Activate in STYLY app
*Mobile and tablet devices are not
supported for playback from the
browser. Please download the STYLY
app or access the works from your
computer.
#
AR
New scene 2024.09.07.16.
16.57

□ □ □ □ □

**WHAT TO PRODUCE**
Can you copy every row above line for line, keeping the wording, punctuation, and line breaks the same?

**WRITTEN RESPONSE**
Activate in STYLY app
*Mobile and tablet devices are not
supported for playback from the
browser. Please download the STYLY
app or access the works from your
computer.
#
AR
New scene 2024.09.07.16.
16.57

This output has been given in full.